Tax 

Transfer prices constantly on the radar of tax administration

The issue of transfer pricing is considered to be highly risky by the Czech tax administration and therefore it has been focusing on it in the long term during tax inspections. This trend is also confirmed by the results of tax inspections focused on transfer prices, recently published by the tax administration in a joint press release with the Ministry of Finance of the Czech Republic.

Over the last 7 years, the tax administration has carried out over 2,400 tax inspections, which have increased the tax base by almost CZK 47 billion purely in relation to transfer prices and resulted in an additional tax assessment of CZK 4.5 billion. 2020, while affected by the covid-19 pandemic, was no exception in this area. This year, the tax administration carried out 249 special inspections focused on transfer prices and assessed the additional tax at CZK 1.4 billion. This represents the highest annual assessment in connection with transfer prices in the seven-year horizon. An overview of the additionally assessed tax and the increased tax base in connection with transfer pricing inspections is presented in the table below.

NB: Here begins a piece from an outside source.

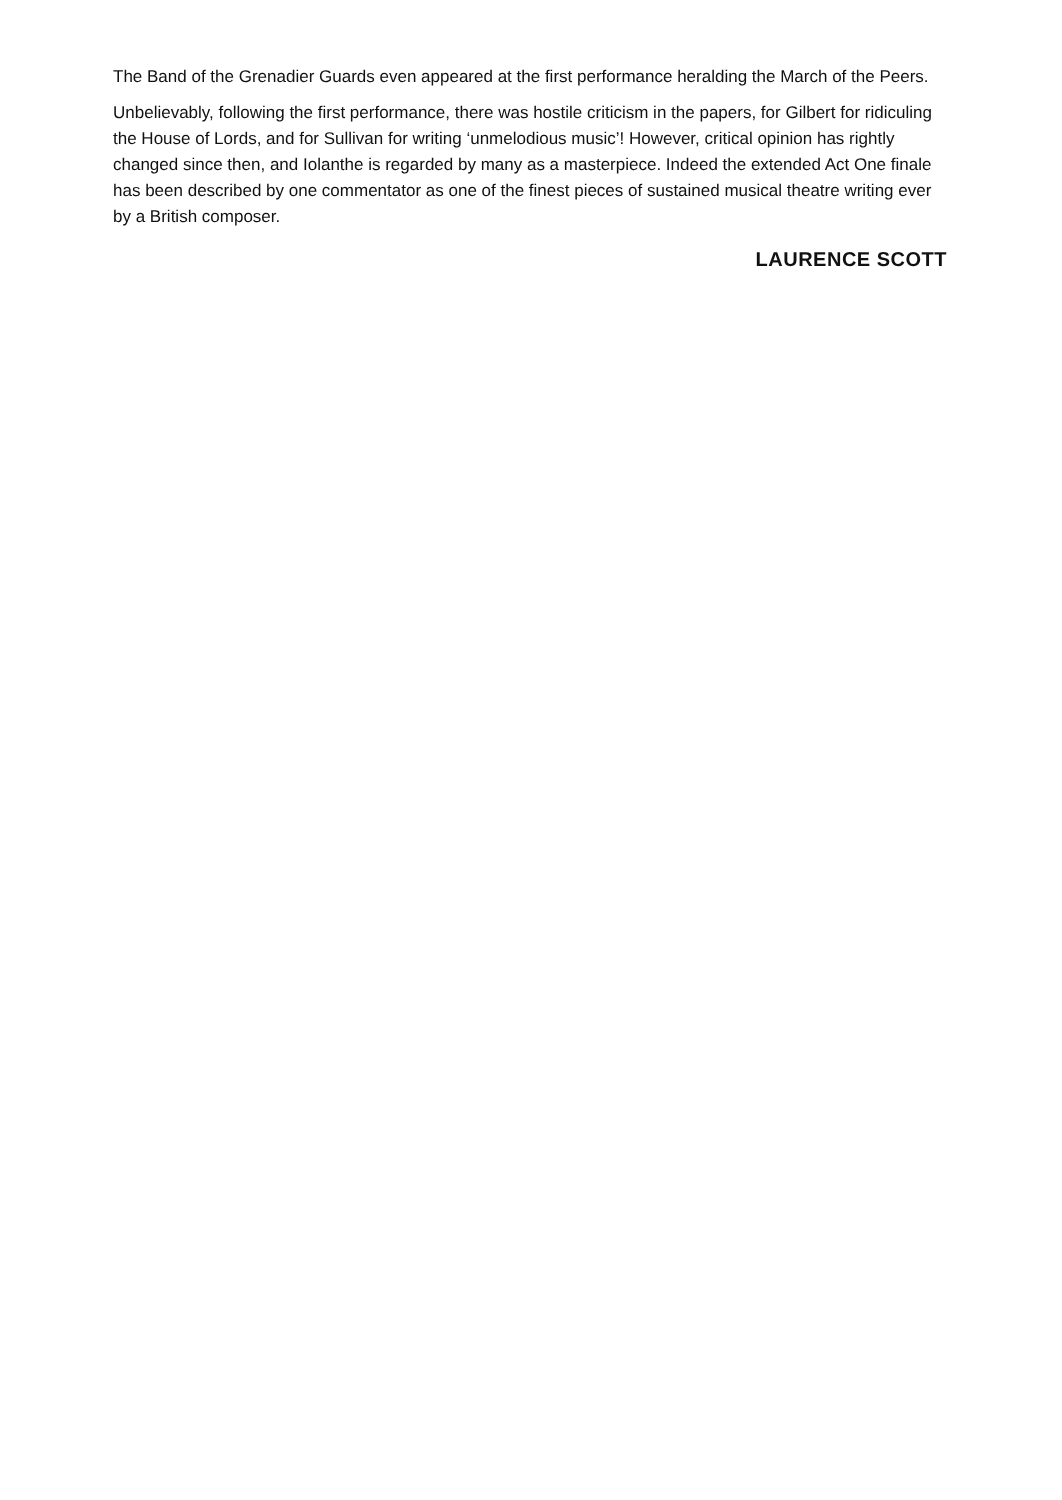The Band of the Grenadier Guards even appeared at the first performance heralding the March of the Peers.
Unbelievably, following the first performance, there was hostile criticism in the papers, for Gilbert for ridiculing the House of Lords, and for Sullivan for writing ‘unmelodious music’! However, critical opinion has rightly changed since then, and Iolanthe is regarded by many as a masterpiece. Indeed the extended Act One finale has been described by one commentator as one of the finest pieces of sustained musical theatre writing ever by a British composer.
LAURENCE SCOTT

Errors in setting the transfer prices with related parties are currently one of the most common findings in corporate income tax inspections. The tax administration points out that there are, for example, shortcomings in the provision of consultancy services within a group, where the taxpayer does not succeed in proving the provision of such services or their benefit, or their price is considered disproportionate by the tax administrator. Another problematic area, according to the tax administration, is also the erroneous set-up of transfer prices in the case of a Czech manufacturing subsidiary, where the parent company takes decisions on the prices of its production and customers and such a subsidiary incurs losses.

However, the tax administration does not only point to the punitive side of the issue, but also to a preventive effect in the area of transfer pricing. It thus reminds of the possibility and advantageousness of using the so-called institute of advance pricing agreement (where the taxpayer asks the financial administration in advance to assess the transfer pricing set-up) as a suitable tool for preventing tax inspections.